The ability for the modern natural history museum to make its collections openly accessible has never been greater, and, in a time of eroding scientific literacy and growing biodiversity challenges, the need to make these collections accessible has never been greater. Led by bioinformatics advances, online natural history databases like those of the Global Biodiversity Information Facility (GBIF), the Encyclopedia of Life (EoL) and VertNet open the back doors of the museum to all. Unlike Encarta, these resources are entirely open with no annual fee for access, supported through a mix of public support and private philanthropy. Ongoing public efforts continue to grow these computing tools and increase access among researcher and the public. The University of Kansas Biodiversity Institute’s Specify Project and Berkeley’s Museum of Vertebrate Zoology's VertNet are greatly contributing to the open access of museum collections and access will undoubtedly grow in step with the penetration of the internet to any variety of devices. Imagine if Linnaeus could access the EoL while in the field through a smartphone connected to a 4G network? Surely the founders of the modern natural history collection would be amazed by these tools but they would also find them consistent with some very familiar themes. Themes in which knowledge is based around organized repositories of the “things themselves” that are shared broadly and openly.

Where is the natural history museum going?

I wish I had an answer to this one. Naturally I see great relevance of natural history collections to our modern world and far from being stuffy, antiquated curiosity cabinets, natural history museums have readily incorporated technological tools from molecular biology to computing. Indeed, natural history collections have embraced bioinformatics and the open source ethos long before our modern notions of these constructs in reference to molecular biology and computing. The question is not will museum professionals adapt to a changing technological landscape, they clearly have been preadapted by a nearly 300 year history of bioinformatics and open source sharing, nor is it a question of will we need natural history collections or will the questions asked by natural history museum researchers be relevant.
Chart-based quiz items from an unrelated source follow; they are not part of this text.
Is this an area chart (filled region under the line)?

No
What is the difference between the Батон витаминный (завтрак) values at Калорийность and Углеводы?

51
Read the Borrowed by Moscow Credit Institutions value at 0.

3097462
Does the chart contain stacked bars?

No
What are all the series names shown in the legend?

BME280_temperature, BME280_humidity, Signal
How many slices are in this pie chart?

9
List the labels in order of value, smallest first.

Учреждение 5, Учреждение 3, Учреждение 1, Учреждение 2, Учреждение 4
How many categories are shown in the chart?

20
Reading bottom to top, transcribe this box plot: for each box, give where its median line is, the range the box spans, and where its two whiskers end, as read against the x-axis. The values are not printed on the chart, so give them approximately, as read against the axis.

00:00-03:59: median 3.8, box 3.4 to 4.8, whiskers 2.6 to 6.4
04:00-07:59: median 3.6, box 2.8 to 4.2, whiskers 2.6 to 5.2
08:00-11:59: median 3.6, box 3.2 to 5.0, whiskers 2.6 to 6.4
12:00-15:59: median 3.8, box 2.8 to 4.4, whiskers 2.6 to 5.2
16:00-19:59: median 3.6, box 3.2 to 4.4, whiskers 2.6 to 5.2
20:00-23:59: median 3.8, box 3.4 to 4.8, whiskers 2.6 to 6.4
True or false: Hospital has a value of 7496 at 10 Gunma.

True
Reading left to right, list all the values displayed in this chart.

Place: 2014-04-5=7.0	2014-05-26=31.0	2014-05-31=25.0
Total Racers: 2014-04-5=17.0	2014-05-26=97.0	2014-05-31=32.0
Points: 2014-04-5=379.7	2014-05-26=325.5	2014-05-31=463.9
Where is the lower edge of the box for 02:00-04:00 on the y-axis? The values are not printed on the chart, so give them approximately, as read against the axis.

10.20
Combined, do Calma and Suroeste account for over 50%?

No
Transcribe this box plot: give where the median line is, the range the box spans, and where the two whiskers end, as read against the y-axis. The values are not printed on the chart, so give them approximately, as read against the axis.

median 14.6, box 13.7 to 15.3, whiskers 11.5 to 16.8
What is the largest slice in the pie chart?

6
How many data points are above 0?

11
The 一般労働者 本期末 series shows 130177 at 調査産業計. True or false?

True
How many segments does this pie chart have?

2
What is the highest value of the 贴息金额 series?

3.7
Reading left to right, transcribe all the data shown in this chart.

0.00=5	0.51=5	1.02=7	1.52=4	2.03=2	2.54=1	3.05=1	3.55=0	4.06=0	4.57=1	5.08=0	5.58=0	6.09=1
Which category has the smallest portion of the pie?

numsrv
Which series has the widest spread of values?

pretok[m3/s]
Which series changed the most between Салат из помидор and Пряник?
In a world with a dwindling biodiversity, natural history collections and the basic questions curators and other museum researchers ask are more important than ever (see Joshua Drew’s Conservation Biology paper The Role of natural History Institutions and Bioinformatics in Conservation Biology). However, dwindling public support and an increasingly corporate mindset among many politicians and museum administrators will pull focus away from the long view of the museum collection and move increasingly towards short-term financial gain. Let’s hope that decisions are made that will preserve the trajectory of museum collections and create a legacy worthy of Linnaeus and the generations of museum researchers who have dedicated their careers and on some occasions risked their lives so that our knowledge of the natural world is firmly based on “the things themselves”.